# [Passage]
Of Filesystems And Other Demons: About IRP_MJ_CREATE and minifilter design considerations

In this post I want to talk about the IoCreateStreamFileObject API, as well as the difference between what is normally referred to as an FCB or an SCB and a FILE_OBJECT. But before that I'm going to rant a bit about my favorite subject, namespaces :).

Any stateful communication protocol needs a way to identify the connection once it has been established. In a lot of cases the requestor of the service initiates the connection and receives back a token that identifies the connection to the provider of the service. This token belongs to the namespace of the service provider. This is the case with file handles (a caller requests a file to be opened and they get back a token which they can then use when requesting reads and writes), network connections (where the token is a socket), web pages (the user logs on to a server, receives a session token or a cookie) and many other things. However, the protocol could also go the other way around, where the user could create a token (which would then belong to the user's namespace) and pass it in with the session initiation request. In such a scenario, opening a file would more like "hey file system, I plan to read from a file and I will use the value 123 for it, so whenever you see value 123 know that I'm talking about that file". So as you can see an important question when designing a protocol is who should learn the other's context? Should it be the service provider or the server requestor ? It's pretty easy with people because they can never remember some else's context (a token that someone else gives them) so in that case whichever end of the protocol needs human interaction should be the one that generates the token. For example, each file in a file system can be opened by ID, but humans still prefer names even though they could in theory learn the ID. Or when browsing a web page people don't remember the URL at the top for each page they visit, even for web pages where that URL doesn't change. In fact the reason Google is such a big company is because they figured out that people don't remember URLs even when they aren't random characters, but instead people remember key phrases about the page they're looking for (that's their token, not the URL). Going even further one could argue that the whole history of computer science is the history of building contexts for people . Assembly language was a way to associate names that were meaningful to people with memory locations (so instead of the human operator remembering the address, which is the machine's context, the human operation would remember a name and the assembler would convert that name into the address). A file system is a way to associate disk locations with a name and so on.

# [Provided information]
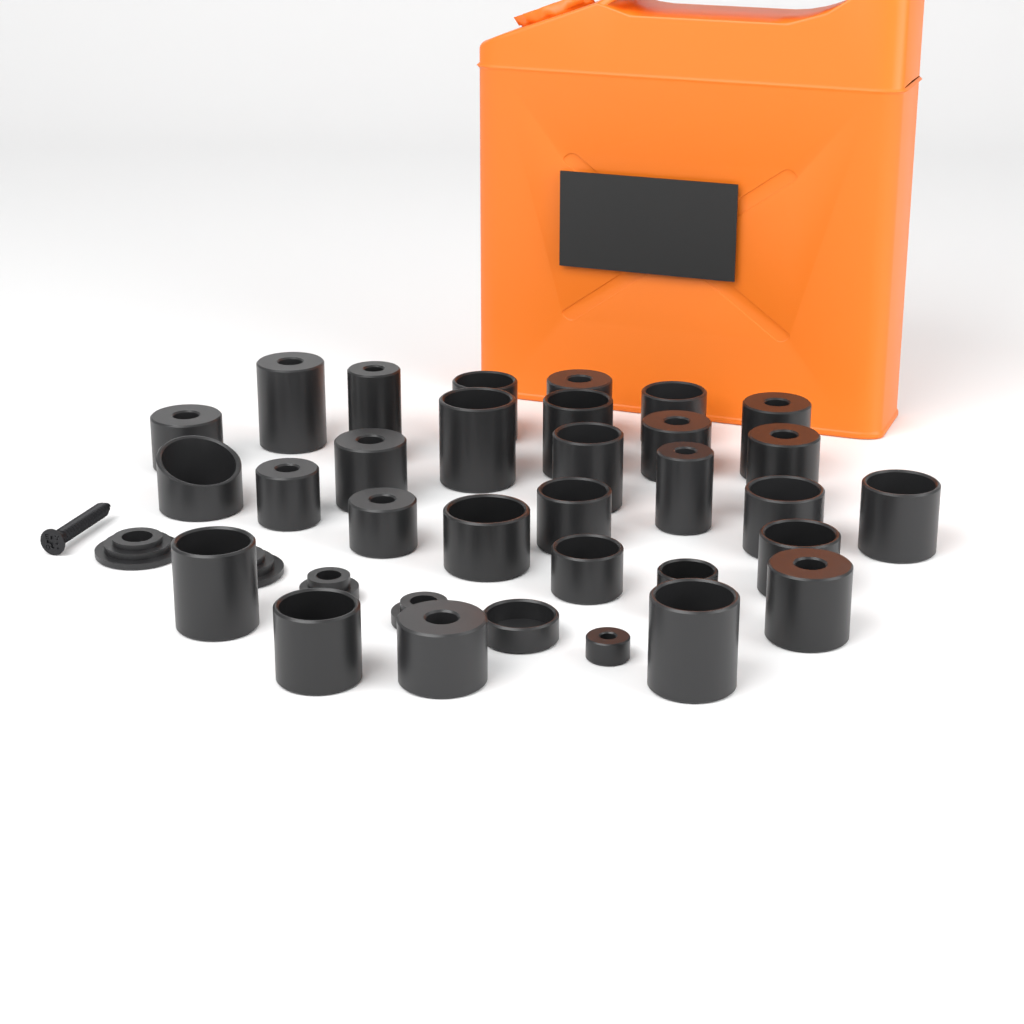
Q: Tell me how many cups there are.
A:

--

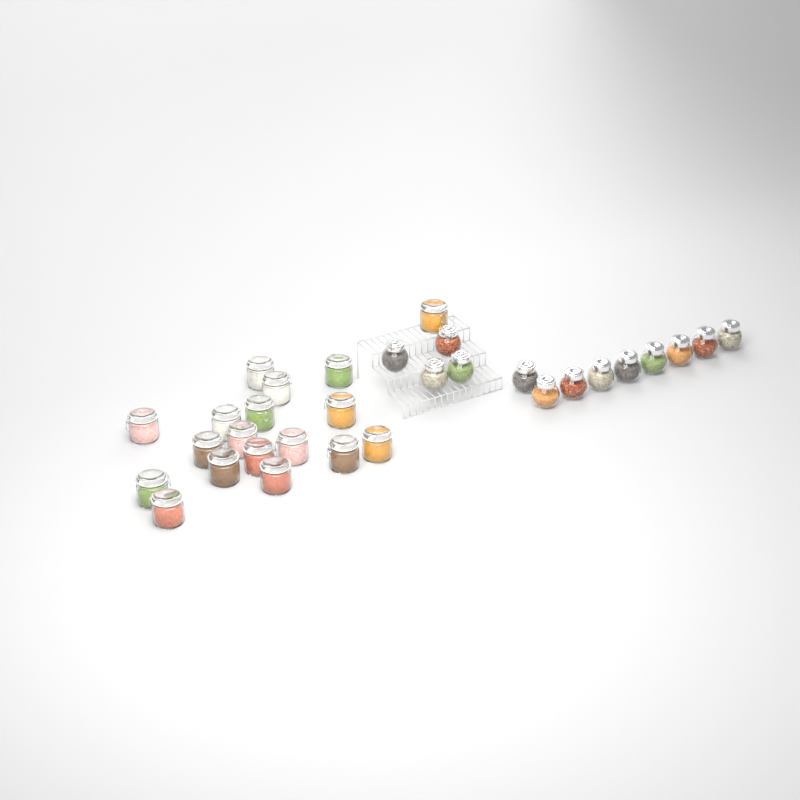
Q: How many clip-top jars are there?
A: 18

# [Directive]
Write out the part of the filesystem post starting at "Of Filesystems And" and ending at "subject, namespaces :).".

# [Response below]
Of Filesystems And Other Demons: About IRP_MJ_CREATE and minifilter design considerations

In this post I want to talk about the IoCreateStreamFileObject API, as well as the difference between what is normally referred to as an FCB or an SCB and a FILE_OBJECT. But before that I'm going to rant a bit about my favorite subject, namespaces :).